#### [DATA SECTION]
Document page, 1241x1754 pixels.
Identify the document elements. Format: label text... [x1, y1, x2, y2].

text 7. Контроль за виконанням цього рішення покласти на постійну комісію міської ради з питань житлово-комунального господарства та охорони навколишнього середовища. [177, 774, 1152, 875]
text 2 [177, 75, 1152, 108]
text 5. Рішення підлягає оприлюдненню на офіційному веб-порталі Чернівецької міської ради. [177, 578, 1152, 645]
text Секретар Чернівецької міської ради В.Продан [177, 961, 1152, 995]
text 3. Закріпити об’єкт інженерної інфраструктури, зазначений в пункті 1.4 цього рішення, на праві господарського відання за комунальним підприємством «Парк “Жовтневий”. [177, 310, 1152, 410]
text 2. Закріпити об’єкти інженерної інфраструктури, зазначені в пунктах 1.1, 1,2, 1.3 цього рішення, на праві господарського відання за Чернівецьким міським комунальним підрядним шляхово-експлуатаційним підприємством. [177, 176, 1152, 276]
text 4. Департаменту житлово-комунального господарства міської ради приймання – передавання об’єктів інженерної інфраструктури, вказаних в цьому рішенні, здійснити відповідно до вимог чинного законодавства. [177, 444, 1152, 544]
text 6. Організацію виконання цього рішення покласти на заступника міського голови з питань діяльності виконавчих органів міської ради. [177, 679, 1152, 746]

#### [TASK ITEM]
Please repeat every entry, exactly as it was written.

#### [RESPONSE BOX]
Document page, 1241x1754 pixels.
Identify the document elements. Format: label text... [x1, y1, x2, y2].

text 7. Контроль за виконанням цього рішення покласти на постійну комісію міської ради з питань житлово-комунального господарства та охорони навколишнього середовища. [177, 774, 1152, 875]
text 2 [177, 75, 1152, 108]
text 5. Рішення підлягає оприлюдненню на офіційному веб-порталі Чернівецької міської ради. [177, 578, 1152, 645]
text Секретар Чернівецької міської ради В.Продан [177, 961, 1152, 995]
text 3. Закріпити об’єкт інженерної інфраструктури, зазначений в пункті 1.4 цього рішення, на праві господарського відання за комунальним підприємством «Парк “Жовтневий”. [177, 310, 1152, 410]
text 2. Закріпити об’єкти інженерної інфраструктури, зазначені в пунктах 1.1, 1,2, 1.3 цього рішення, на праві господарського відання за Чернівецьким міським комунальним підрядним шляхово-експлуатаційним підприємством. [177, 176, 1152, 276]
text 4. Департаменту житлово-комунального господарства міської ради приймання – передавання об’єктів інженерної інфраструктури, вказаних в цьому рішенні, здійснити відповідно до вимог чинного законодавства. [177, 444, 1152, 544]
text 6. Організацію виконання цього рішення покласти на заступника міського голови з питань діяльності виконавчих органів міської ради. [177, 679, 1152, 746]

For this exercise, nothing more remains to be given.